Question

arrange the following in increasing order of ionic radii : n3-, o2-, na+ , al3+, mg2+

Answer 1

Since all these ions have 10 electrons in their shell therefore these are isoelectronic speicies

The more + the charge, the smaller the ionic radius. Remember that - means adding electrons. These electrons go in the outermost shells. Also, when an atom loses electrons, it clings ever more tightly to the ones it has left, further reducing the ionic radius. therefore the order of ionic radii will be →

AL3+ Mg2+ Na+ F- O2- N3- (increasing order)

Thanks

Answer 2

Answer:  $Al^{3+}$< $Mg^{2+}$ < $Na^{+}$ < $O^{2-}$ < $N^{3-}$

Explanation:

Isoelectronic specie are defined as the molecules which have the same number of electrons.

Atomic number of nitrogen is 7 and thus has 7 electrons.$N^{3-}$ is formed by gain of 3  electrons and thus has 10 electrons.

Atomic number of oxygen is 8 and thus has 8 electrons. $O^{2-}$  is formed by gain of 2 electrons and thus has 10 electrons.

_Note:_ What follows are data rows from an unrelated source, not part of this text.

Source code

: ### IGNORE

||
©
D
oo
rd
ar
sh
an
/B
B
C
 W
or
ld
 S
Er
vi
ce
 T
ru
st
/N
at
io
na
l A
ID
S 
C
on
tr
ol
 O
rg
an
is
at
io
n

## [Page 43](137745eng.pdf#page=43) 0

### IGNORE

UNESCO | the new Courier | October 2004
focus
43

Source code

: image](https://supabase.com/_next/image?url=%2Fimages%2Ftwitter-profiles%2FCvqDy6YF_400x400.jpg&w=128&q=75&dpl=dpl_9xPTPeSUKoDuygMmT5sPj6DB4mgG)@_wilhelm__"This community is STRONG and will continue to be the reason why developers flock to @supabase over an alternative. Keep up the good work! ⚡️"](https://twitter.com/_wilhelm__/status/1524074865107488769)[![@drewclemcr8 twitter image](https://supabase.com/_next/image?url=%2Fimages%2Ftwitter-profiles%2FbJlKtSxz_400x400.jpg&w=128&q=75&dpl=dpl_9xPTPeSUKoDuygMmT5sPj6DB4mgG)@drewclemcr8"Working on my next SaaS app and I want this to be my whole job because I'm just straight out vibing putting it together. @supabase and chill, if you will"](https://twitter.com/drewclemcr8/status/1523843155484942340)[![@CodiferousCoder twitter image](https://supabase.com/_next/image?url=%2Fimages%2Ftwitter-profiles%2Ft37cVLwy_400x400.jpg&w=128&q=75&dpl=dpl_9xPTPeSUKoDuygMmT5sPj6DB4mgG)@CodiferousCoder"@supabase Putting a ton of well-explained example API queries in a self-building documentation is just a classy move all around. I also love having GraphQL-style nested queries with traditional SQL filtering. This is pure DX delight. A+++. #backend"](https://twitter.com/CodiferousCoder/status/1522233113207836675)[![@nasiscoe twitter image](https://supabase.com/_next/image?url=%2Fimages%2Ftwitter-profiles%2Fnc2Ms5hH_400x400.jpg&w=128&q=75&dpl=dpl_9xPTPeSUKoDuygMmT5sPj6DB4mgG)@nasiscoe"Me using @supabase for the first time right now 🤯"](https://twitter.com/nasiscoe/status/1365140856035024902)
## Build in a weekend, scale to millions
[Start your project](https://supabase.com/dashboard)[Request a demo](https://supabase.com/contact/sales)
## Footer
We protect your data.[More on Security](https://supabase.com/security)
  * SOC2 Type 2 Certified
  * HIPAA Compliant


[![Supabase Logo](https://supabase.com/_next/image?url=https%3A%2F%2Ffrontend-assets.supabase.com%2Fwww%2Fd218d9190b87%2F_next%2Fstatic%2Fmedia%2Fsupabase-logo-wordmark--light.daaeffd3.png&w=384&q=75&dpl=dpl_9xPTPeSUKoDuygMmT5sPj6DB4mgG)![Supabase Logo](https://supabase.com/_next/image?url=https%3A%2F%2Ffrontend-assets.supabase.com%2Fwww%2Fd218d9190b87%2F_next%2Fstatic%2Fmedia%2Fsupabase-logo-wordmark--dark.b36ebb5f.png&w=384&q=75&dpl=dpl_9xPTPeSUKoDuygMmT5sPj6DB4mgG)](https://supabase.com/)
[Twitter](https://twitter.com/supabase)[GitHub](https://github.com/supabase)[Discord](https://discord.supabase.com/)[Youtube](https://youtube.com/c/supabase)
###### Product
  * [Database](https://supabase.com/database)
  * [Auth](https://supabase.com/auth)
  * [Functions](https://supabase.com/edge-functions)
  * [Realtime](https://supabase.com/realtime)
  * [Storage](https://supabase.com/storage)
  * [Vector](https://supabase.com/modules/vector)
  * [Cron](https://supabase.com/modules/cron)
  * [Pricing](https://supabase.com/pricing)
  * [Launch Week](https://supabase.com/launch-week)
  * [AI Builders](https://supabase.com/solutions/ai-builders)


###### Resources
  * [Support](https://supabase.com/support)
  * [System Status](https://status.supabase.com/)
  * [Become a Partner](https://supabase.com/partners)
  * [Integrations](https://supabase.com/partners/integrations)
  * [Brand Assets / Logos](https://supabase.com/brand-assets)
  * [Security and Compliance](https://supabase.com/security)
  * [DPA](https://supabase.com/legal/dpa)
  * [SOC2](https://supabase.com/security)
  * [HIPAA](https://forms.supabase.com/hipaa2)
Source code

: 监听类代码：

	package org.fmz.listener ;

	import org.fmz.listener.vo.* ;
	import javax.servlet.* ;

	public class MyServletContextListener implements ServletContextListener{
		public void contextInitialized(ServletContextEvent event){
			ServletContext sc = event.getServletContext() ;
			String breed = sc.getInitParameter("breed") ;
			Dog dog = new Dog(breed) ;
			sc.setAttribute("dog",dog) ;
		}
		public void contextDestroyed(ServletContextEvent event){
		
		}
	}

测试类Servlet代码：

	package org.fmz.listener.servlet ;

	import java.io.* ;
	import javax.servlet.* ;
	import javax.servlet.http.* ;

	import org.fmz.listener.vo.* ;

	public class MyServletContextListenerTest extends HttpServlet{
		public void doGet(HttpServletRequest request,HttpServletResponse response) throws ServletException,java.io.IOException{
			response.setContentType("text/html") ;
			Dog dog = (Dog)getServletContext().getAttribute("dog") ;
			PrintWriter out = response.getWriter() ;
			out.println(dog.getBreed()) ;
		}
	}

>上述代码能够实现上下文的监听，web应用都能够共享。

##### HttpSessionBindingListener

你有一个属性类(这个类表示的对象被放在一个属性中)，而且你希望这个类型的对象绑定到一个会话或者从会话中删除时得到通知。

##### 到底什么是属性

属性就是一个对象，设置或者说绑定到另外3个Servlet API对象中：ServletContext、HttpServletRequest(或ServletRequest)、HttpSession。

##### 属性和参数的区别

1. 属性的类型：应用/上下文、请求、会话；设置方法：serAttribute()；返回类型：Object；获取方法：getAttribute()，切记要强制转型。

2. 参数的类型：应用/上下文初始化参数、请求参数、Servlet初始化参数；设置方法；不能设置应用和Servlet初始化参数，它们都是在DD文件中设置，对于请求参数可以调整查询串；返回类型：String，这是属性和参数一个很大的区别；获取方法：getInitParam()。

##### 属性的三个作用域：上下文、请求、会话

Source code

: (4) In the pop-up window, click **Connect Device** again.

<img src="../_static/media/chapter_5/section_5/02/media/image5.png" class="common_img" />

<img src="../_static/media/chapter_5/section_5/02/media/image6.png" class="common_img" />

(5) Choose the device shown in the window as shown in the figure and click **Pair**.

Atomic number of sodium is 11 and thus has 11 electrons. $Na^{+}$  is formed by loss of 1 electron and thus has 10 electrons.

Atomic number of aluminium is 13 and thus has 13 electrons.$Al{^3+}$ is formed by loss of 3 electrons and thus has 10 electrons.

Atomic number of magnesium is 12 and thus has 12 electrons. $Mg^{2+}$ is formed by loss of 2 electrons and thus has 10 electrons

As the number of electrons are same , the more is the nuclear charge i.e. the number of protons , more will the force of attraction towards the nuclei and thus smaller will be the radii and vice versa.

Thus, order of increasing ionic radii for the given ions is as follows.

$Al^{3+}$< $Mg^{2+}$ < $Na^{+}$ < $O^{2-}$ < $N^{3-}$